1983Am 20. Oktober beschließt die Exekutive des Weltverbandes in Moskau die Anerkennung des Gewichthebens für Frauen mit folgenden Gewichtsklasse: 44-48-52-56-60-67,5-75-82,5-über 82,5 kg.
1987Daytona Beach, Florida, ist vom 30. Oktober bis 1. November Schauplatz der ersten Weltmeisterschaft für Frauen.
1992Um zweifelhafte Weltrekorde zu eliminieren beschließt der Kongreß des Weltverbandes am 15. November in Puerto de la Cruz, Teneriffa, neue Gewichtsklassen, die mit 1. Jänner 1993 wirksam werden. Männer: 54-59-64-70-76-83-91-99-108-über 108 kg; Frauen: 46-50-54-59-64-70-76-83-über 83 kg.
1995Die erste Juniorenweltmeisterschaft der Frauen findet vom 9. bis 16. Juli in Warschau statt.

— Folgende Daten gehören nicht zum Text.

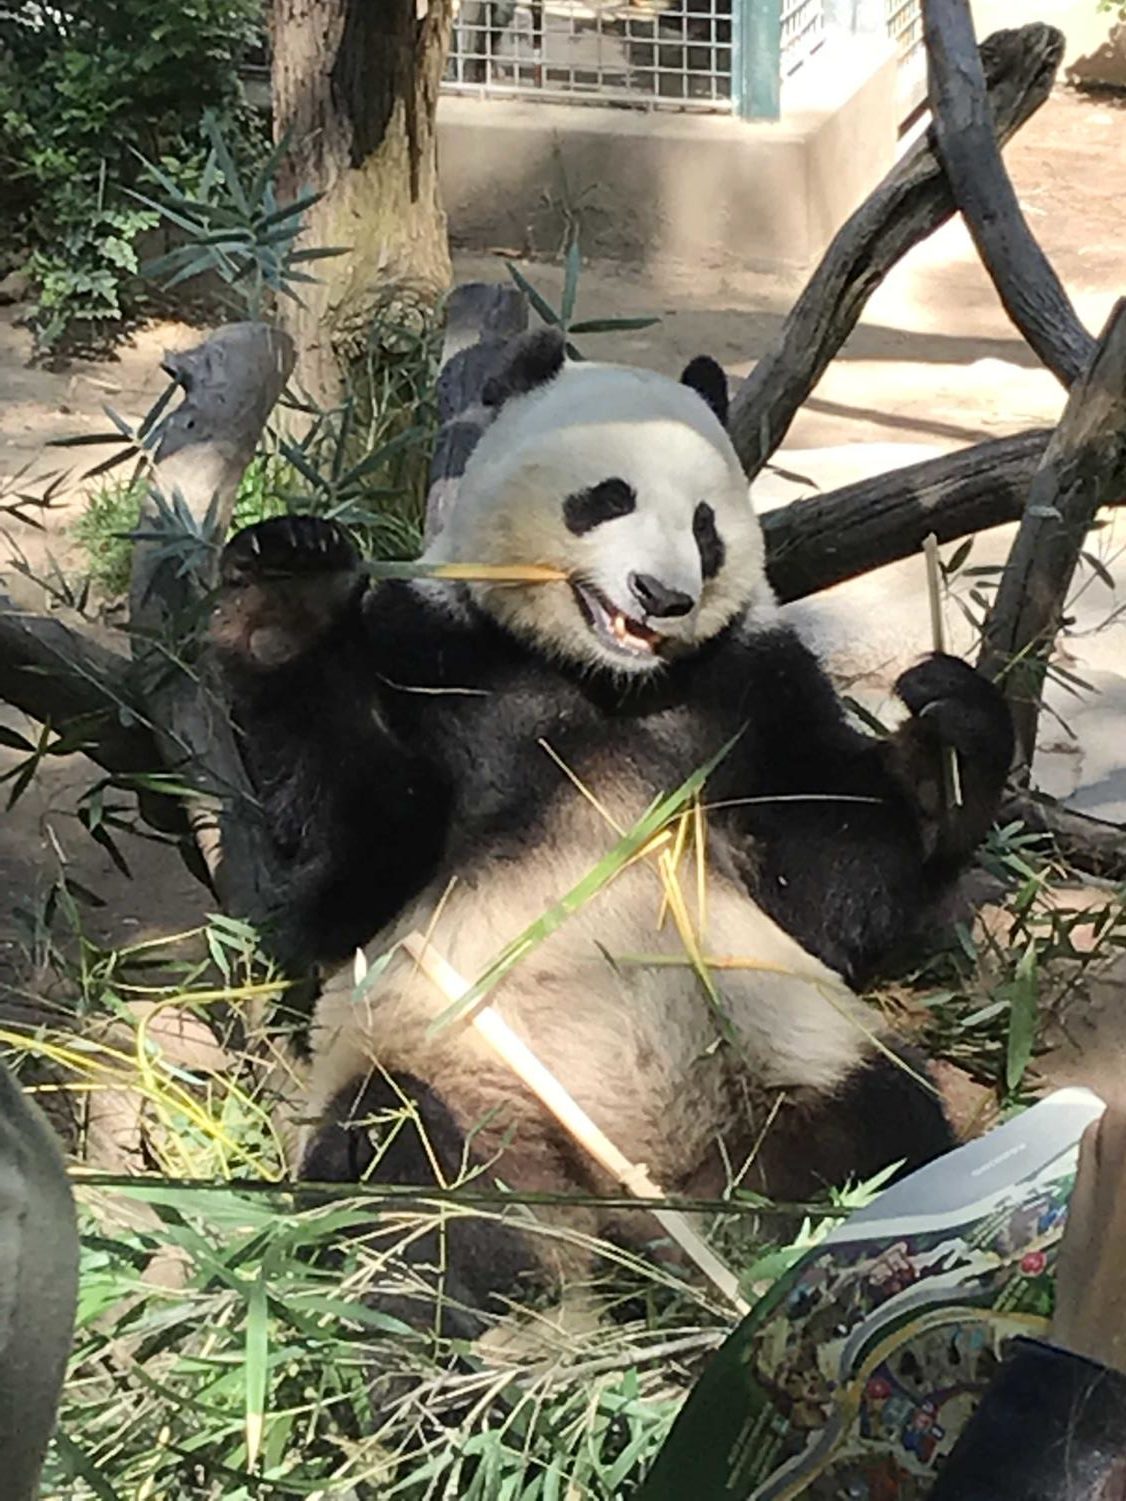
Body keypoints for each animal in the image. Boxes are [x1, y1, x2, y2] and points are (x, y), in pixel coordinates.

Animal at [210, 331, 1014, 1338]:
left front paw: (946, 737)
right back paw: (478, 1325)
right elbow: (342, 874)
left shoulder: (754, 696)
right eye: (608, 497)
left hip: (790, 1050)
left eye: (707, 525)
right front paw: (283, 601)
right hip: (461, 1075)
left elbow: (832, 881)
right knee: (417, 1178)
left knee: (879, 1139)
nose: (662, 595)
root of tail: (634, 1195)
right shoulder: (434, 657)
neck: (598, 679)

1996Die Exekutive des Internationalen Olympischen Komitees entscheidet am 15. November in Cancun, Mexiko, unter der Voraussetzung, dass für beide Geschlechter eine Teilnehmerzahl von 250 nicht überschritten wird, Gewichtheben für Frauen ab den Spielen 2000 in das olympische Programm aufzunehmen. Erwartet wird eine Reduzierung der Gewichtsklassen.
1997Am 28. Mai bestätigt der Kongreß des Weltverbandes in Kapstadt die reduzierten Kategorien per 1. Jänner 1998 in folgender Zusammensetzung: Männer: 56-62-69-77-85-94-105-über 105 kg; Frauen: 48-53-58-63-69-75-über 75 kg.
2000Gewichtheben für Frauen feiert in Sydney bei den Spielen der XXVII Olympiade die Premiere.